Charting the future of public relations
PRSummit: How To Create A Mass Movement
Paul Holmes
Holmes Report
CEO

PRSummit: How To Create A Mass Movement

Companies can learn from nonprofits, government agencies and even passionate individuals when it comes to mobilizing people around an issue.

Paul Holmes

PRSummit: How To Create A Mass Movement

MIAMI—Companies can learn from nonprofits, government agencies and even passionate individuals when it comes to mobilizing people around an issue and creating a mass movement, attendees at the third Global Public Relations Summit heard from panelists at a session led Ogilvy Public Relations chair Christopher Graves.

Graves, who has a passion for neuroscience, has identified six powerful drivers of a mass movement:

·         The cause: People need something to battle against, and some level of inaction to overcome;

·         Competition: Movements are driven by the desire to be part of a group, but also by the desire to compete;

·         Individual story: “The identifiable victim effect” is very powerful, meaning that individual stories are more powerful that stories about hundreds of thousands of sufferers;

·         Identity: People crave recognition. “Some of the payback I want for being part of movement, is others knowing I am part of that cause,” Graves said.

·         Participation: It’s important to create easy ways for people to participate.

·         Social proof: The driver here is “memetic desire,” which means people covet things more if they believe other people desire those things too.

The panel heard from several people who have started mass movements, including Elizabeth Nyamayaro, executive director of the UN Women campaign and a driving force behind the HeForShe campaign, which sought to evolve men in the battle for gender equality—a campaign that made headlines after a passionate launch speech by Emma Watson generated hostility among misogynists but alas well as tremendous support for the cause.

“Unless we made gender inequality an issue that matters to men and women, we knew that gender equality would never be a reality,” Nyamayaro told the audience.

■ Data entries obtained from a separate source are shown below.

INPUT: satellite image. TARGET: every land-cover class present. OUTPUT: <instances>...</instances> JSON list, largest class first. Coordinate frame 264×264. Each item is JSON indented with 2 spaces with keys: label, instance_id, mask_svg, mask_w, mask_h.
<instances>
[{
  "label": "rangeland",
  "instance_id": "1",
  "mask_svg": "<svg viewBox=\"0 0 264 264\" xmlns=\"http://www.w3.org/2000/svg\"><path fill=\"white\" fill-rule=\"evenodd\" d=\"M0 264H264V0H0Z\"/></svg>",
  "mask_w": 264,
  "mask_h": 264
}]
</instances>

The resulting campaign used an online map of the world, with every country colored grey. Countries turned magenta—the campaign color—when someone from that country committed to supporting the campaign. Within three days of launch, the whole world was magenta.

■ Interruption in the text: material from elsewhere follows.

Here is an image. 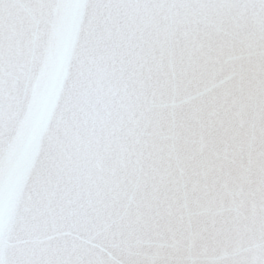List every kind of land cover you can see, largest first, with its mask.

“We found that in order to create a movement, you need a good strategy. We found that you needed to be explicit in your call to action. At the same time, you need to allow organic movements to happen on their own. Men in Zimbabwe—my home country—started a husband school, teaching men how to be good husbands and good fathers. And finally, surround yourselves with smart people, people who are smarter than you.”

Ken Tanabe, teacher at the Parsons New School of Design, is also the founder of Loving Day, named for the Lovings—the American couple arrested for their interracial marriage in the 60s.

Tanabe identified the five steps that he followed to create Loving Day:

·         It started with his own experience, his Japanese-Belgian parents, his early punk rock phase.

·         He used the tools he had at hand, drawing on his role at Parsons and his knowledge of graphic design to make the idea real.

·         Finding the right space at the right time, with more inter-racial marriages and broader acceptance.

·         Making unexpected friends and forging unexpected collaborations, working with a nonprofit that uses global hip hop to make a difference—a group that understood how to plan events.

·         Learning from your supporters. One student group, for example, suggested changing the time of the event from June (when the Lovings married) to Valentine’s Day, to members who sparked a viral phenomenon by having her own tattoo of the logo.

The session also featured Stephane Orhan, managing partner at Ogilvy and one of the architects of the Dove “Real Beauty” campaign, which has applied the techniques of “movement-building” to the brand realm.